另一个trick。当需要继承、查询祖先上的信息时,可以用一个(树状数组/桶)维护这些信息,进入一个点时加入该点的信息,离开这个点时删除这些信息即可。
比如树上斜率优化DP就可以这样做。
那么这道题就用一个vector维护哈希值,进入一个点,就继续插入哈希值,并在插入的过程中完成查询。离开时删除即可。
#include <bits/stdc++.h>
#define ull unsigned long long
#define ll long long
const ull base = 19260817;
const int N = 3e5 + 7;
ull p[N], need;
std::vector<char> s[N];
std::vector<int> vec[N];
std::vector<ull> cur;
char t[N];
ll ans;
int len, n;
void dfs(int u) {
for (int i = 0; i < s[u].size(); i++) {
cur.push_back(cur.back() * base + s[u][i]);
if (cur.size() > len) {
ull x = cur.back() - cur[cur.size() - len - 1] * p[len];
if (x == need) ans++;
}
}
for (int v: vec[u])
dfs(v);
for (int i = 0; i < s[u].size(); i++)
cur.pop_back();
}
int main() {
scanf("%d", &n);
for (int i = p[0] = 1; i < N; i++)
p[i] = p[i - 1] * base;
for (int i = 2; i <= n; i++) {
int u;
scanf("%d%s", &u, t);
vec[u].push_back(i);
int len = strlen(t);
for (int j = 0; j < len; j++)
s[i].push_back(t[j]);
}
scanf("%s", t);
len = strlen(t);
for (int i = 0; i < len; i++)
need = need * base + t[i];
cur.push_back(0);
dfs(1);
printf("%lld\n", ans);
return 0;
}
这题是长链剖分板子。
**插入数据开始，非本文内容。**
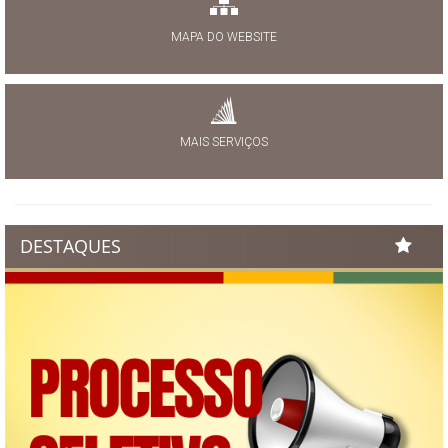
MAPA DO WEBSITE
MAIS SERVIÇOS
DESTAQUES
而我用了重链剖分...
$O(nlog^{2}n)$ 水过去了...
用一个pair记录 cnt[dep[u]] 和 dep[u],然后用set维护,cnt取负就能变成越大的排越前,在cnt相同时dep更小的排越前。
当set为空或者第一个的cnt是-1时答案是0
#include <bits/stdc++.h>
#define pii pair<int, int>
const int N = 1e6 + 7;
int n, cnt[N], dep[N], son[N], sz[N], cur, ans[N];
std::vector<int> vec[N];
std::set< std::pii > st;
bool skip[N];
void dfs1(int u, int fa = 0) {
dep[u] = dep[fa] + 1;
sz[u] = 1;
for (int v: vec[u]) {
if (v == fa) continue;
dfs1(v, u);
sz[u] += sz[v];
if (sz[son[u]] < sz[v])
son[u] = v;
}
}
void edt(int u, int fa, int k) {
auto it = st.find(std::pii(-cnt[dep[u]], dep[u]));
if (it != st.end()) st.erase(it);
cnt[dep[u]] += k;
st.insert(std::pii(-cnt[dep[u]], dep[u]));
for (int v: vec[u])
if (v != fa && !skip[v])
edt(v, u, k);
}
void dfs(int u, int fa, bool keep = 0) {
for (int v: vec[u])
if (v != fa && v != son[u])
dfs(v, u);
if (son[u])
dfs(son[u], u, 1), skip[son[u]] = 1;
edt(u, fa, 1);
if (st.empty() || st.begin()->first == -1)
ans[u] = 0;
else
ans[u] = st.begin()->second - dep[u];
if (son[u])
skip[son[u]] = 0;
if (!keep)
edt(u, fa, -1);
}
int main() {
scanf("%d", &n);
for (int i = 1, u, v; i < n; i++)
scanf("%d%d", &u, &v), vec[u].push_back(v), vec[v].push_back(u);
dfs1(1, 0);
dfs(1, 0, 1);
for (int i = 1; i <= n; i++)
printf("%d\n", ans[i]);
return 0;
}
感谢 https://blog.csdn.net/zlttttt/article/details/78634449 这篇dsu on tree的解法。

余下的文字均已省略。